During a chess game, players are constantly making decisions and evaluating the current state to increase their odds of winning. The process of analyzing positions is a problem that AI has already achieved superhuman performance on, and the use of these computer "engines" is essential for chess players who are trying to improve their playing strengths.
However, one often underestimated aspect of playing chess is determining the amount of time that the player should spend on any particular move. During a typical game, players have a set amount of time that they are allowed to think while on their turn, and the player immediately loses if they exceed this time limit. Many chess players struggle with time management, spending too much time on some moves, and not enough time on other moves.
Despite this, there has been little to no effort to develop algorithmic models to determine the optimal amount of time a human should spend on a given move, likely due to its subjectiveness.
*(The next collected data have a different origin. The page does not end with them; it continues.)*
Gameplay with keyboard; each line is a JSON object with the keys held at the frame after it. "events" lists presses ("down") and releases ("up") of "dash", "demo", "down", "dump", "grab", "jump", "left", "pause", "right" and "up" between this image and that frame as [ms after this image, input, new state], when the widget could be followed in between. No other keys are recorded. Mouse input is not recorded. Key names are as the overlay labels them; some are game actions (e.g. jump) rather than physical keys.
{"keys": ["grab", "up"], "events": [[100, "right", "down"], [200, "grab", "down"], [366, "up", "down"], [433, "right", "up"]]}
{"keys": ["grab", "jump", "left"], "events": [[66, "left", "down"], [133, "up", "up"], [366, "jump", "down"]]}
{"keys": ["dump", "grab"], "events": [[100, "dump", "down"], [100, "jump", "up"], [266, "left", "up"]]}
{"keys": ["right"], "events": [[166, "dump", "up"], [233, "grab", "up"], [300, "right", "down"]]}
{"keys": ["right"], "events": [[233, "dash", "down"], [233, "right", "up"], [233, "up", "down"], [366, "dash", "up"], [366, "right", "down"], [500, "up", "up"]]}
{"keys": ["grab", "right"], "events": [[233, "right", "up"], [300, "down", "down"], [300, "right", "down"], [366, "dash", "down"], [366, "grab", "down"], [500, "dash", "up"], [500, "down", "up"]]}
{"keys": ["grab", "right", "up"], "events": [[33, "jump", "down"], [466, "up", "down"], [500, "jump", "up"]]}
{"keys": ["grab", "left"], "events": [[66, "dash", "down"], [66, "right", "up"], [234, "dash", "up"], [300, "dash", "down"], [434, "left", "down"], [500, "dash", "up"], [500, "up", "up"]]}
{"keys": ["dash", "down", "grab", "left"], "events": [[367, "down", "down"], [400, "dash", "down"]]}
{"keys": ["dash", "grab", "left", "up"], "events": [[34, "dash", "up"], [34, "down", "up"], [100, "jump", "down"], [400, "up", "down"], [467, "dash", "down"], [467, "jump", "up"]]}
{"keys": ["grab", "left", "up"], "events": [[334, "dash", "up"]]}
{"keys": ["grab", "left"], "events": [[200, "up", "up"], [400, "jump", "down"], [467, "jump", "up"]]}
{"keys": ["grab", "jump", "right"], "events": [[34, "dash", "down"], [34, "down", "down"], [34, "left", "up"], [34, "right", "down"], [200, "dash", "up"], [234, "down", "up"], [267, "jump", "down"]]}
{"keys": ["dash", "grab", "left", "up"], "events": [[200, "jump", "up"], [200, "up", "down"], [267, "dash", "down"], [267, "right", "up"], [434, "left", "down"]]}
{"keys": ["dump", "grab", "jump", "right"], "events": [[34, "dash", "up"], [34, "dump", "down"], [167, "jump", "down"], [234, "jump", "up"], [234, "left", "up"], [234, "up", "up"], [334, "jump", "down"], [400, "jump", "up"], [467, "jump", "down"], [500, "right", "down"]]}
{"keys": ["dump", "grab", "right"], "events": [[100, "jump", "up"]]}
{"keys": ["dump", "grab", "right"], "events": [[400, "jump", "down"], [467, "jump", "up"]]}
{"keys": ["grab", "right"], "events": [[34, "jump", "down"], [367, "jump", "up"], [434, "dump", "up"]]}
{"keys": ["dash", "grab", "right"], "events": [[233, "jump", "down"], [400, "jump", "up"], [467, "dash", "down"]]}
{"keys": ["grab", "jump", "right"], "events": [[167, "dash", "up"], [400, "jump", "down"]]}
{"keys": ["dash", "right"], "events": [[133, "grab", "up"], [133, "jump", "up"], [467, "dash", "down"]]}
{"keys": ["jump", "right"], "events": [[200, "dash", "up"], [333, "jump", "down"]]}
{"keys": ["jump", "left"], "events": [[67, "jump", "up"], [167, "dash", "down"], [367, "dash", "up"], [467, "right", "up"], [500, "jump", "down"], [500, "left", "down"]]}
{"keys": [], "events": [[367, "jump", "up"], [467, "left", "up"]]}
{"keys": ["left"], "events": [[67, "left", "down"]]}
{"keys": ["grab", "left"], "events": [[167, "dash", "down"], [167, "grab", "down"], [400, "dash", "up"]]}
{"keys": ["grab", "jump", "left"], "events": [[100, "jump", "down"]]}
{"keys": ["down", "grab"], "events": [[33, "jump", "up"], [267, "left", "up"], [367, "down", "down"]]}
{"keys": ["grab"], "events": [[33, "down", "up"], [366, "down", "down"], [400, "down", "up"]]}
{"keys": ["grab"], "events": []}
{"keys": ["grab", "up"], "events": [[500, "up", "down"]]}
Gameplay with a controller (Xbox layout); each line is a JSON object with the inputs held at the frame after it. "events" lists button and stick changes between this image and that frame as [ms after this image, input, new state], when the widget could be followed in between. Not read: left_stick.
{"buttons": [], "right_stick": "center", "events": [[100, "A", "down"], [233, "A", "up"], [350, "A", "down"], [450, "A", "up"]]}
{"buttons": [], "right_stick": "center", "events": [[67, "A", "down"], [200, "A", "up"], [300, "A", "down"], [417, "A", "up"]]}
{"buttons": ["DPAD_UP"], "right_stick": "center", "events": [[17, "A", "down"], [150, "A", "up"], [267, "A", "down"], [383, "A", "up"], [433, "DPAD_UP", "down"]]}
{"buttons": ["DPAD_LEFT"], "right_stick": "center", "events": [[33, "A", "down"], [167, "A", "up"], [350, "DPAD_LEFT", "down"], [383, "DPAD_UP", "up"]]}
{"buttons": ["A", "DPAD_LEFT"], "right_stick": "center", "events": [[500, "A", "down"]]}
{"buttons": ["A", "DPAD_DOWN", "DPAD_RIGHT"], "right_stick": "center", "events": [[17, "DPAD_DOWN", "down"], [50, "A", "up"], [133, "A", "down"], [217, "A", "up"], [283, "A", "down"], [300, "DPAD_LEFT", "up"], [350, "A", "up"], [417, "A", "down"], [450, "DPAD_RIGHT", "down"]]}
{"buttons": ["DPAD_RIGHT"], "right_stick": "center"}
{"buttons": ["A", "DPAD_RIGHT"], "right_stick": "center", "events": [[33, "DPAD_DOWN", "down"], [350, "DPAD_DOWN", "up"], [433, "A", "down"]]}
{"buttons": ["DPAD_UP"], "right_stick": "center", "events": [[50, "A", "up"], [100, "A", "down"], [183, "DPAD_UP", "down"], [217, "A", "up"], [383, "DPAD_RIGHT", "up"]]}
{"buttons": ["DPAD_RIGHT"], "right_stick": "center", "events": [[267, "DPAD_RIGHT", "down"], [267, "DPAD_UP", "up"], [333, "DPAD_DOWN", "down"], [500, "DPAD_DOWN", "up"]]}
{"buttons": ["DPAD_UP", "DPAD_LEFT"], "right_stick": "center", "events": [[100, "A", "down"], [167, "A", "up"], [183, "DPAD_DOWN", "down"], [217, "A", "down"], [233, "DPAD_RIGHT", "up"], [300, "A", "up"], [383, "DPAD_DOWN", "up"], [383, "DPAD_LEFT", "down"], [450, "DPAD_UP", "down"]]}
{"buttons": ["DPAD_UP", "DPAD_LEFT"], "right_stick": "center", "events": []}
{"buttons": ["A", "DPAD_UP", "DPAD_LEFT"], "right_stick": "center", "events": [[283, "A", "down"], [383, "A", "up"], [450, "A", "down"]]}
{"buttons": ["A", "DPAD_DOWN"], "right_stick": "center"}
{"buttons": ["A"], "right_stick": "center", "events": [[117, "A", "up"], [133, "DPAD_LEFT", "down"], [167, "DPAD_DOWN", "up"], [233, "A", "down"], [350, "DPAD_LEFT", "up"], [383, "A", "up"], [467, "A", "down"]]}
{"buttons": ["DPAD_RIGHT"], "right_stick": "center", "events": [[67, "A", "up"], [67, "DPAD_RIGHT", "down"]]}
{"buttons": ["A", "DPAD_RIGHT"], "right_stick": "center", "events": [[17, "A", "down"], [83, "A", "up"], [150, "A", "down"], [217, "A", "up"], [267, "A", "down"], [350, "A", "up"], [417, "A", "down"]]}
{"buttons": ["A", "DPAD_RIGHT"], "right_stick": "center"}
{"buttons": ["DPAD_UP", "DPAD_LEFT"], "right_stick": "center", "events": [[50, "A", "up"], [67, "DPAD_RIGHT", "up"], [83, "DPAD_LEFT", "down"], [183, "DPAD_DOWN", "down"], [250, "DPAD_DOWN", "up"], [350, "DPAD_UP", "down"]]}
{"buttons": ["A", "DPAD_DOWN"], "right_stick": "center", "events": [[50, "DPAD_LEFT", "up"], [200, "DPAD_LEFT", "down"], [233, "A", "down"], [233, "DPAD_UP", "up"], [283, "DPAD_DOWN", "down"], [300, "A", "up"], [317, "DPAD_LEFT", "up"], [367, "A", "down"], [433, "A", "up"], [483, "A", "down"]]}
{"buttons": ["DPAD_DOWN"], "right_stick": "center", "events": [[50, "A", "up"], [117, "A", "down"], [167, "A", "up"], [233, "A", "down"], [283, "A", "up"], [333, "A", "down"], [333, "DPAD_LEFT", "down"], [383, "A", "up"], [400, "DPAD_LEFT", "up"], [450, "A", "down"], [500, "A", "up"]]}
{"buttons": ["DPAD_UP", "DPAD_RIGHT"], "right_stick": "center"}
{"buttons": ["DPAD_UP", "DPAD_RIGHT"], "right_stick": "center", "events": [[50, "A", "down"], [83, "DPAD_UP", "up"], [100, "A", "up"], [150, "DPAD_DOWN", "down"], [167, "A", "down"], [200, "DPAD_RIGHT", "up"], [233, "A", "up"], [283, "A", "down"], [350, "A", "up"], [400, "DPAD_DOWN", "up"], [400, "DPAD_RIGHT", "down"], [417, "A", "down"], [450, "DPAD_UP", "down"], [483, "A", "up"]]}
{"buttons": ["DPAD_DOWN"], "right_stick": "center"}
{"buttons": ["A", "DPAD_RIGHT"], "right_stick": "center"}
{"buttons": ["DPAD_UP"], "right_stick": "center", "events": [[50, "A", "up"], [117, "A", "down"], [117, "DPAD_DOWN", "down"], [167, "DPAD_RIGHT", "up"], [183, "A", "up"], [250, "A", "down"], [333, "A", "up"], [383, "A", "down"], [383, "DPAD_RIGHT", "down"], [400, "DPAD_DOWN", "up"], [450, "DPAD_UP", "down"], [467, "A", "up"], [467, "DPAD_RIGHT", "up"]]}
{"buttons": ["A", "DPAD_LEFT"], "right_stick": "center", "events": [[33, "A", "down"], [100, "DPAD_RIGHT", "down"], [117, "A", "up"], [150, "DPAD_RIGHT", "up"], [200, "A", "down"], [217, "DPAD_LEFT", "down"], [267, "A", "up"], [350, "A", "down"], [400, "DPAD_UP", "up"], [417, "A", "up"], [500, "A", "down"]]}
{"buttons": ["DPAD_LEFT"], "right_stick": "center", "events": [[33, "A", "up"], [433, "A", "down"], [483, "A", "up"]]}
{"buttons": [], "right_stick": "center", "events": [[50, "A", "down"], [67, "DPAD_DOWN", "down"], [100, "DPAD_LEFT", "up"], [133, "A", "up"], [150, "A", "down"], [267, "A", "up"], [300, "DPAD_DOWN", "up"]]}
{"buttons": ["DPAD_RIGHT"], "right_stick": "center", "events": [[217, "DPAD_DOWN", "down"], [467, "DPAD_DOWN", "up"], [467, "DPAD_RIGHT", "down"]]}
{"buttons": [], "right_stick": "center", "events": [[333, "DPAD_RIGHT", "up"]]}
In general, computers "think" very differently from humans, so determining the optimal amount of time a computer should think for a given move is not very relevant for a human player.
In this project, I aim to take the first steps towards solving this problem, by building a model to predict a distribution for how much time a generic human player would spend thinking on any given move. In doing so, I would begin to give computer engines a better understanding of human thought. I hope that future work may be able to leverage this understanding to build tools for teaching humans better time management.
The dataset for building these models comes from Lichess.org. Lichess is an open-source chess server and one of the most popular chess websites in the world. Over three million games are played on Lichess every day, by human players at all skill levels. I will be making use of the free database provided by Lichess, with over 1.9 billion games as of February 2021.
Each game in the database consists of a record of the specific moves played during the game, along with some metadata about the game, including the game date, time control, result of the game, and basic information about both players (username, ELO rating). Using the username, I may also lookup the general statistics of the player. All games played since April 2017 (about 92% of the dataset) have additional metadata on how much time a user spent on any particular move. About 6% of games in the dataset contain have Stockfish analysis evaluations, where Stockfish is the leading chess engine available for analysis.
Our move-time predictor will take in several input features from the data. First and foremost, I will be using the specific game position, including both the state of pieces on the board and the amount of time that both players currently have. Additionally, I will likely use game metadata, and I may use player metadata as well. I anticipate that a large portion of this project will simply involve feature selection - there is a very large set of potential features I could use for our predictor, and it may be interesting to simply analyze which features are most useful for our prediction task.
For the prediction model itself, I propose to use this problem set and data to compare the results between a non-Bayesian approach (ordinary linear regression) and a Bayesian approach (Bayesian linear regression). For this Bayesian approach, we have a choice between many different priors. In general, a player with s seconds on their clock can take anywhere between 0 and s seconds on their move. A simple prior would therefore be a uniform distribution between 0 and s. However, a more realistic prior distribution may be a Beta distribution, parametrized to peak at some value between 0 and s.
To evaluate and compare our linear regressor and Bayesian linear regressor, I propose to use the Continuous Ranked Probability Score (CRPS). CRPS is a proper scoring method that measures accuracy for probabilistic distributions. The benefit of using CRPS is it generalizes to the mean absolute error for point estimates, meaning we can directly compare between probabilistic distributions and point estimates. Also, CRPS is measured in the same units as the input, giving interpretability to our results.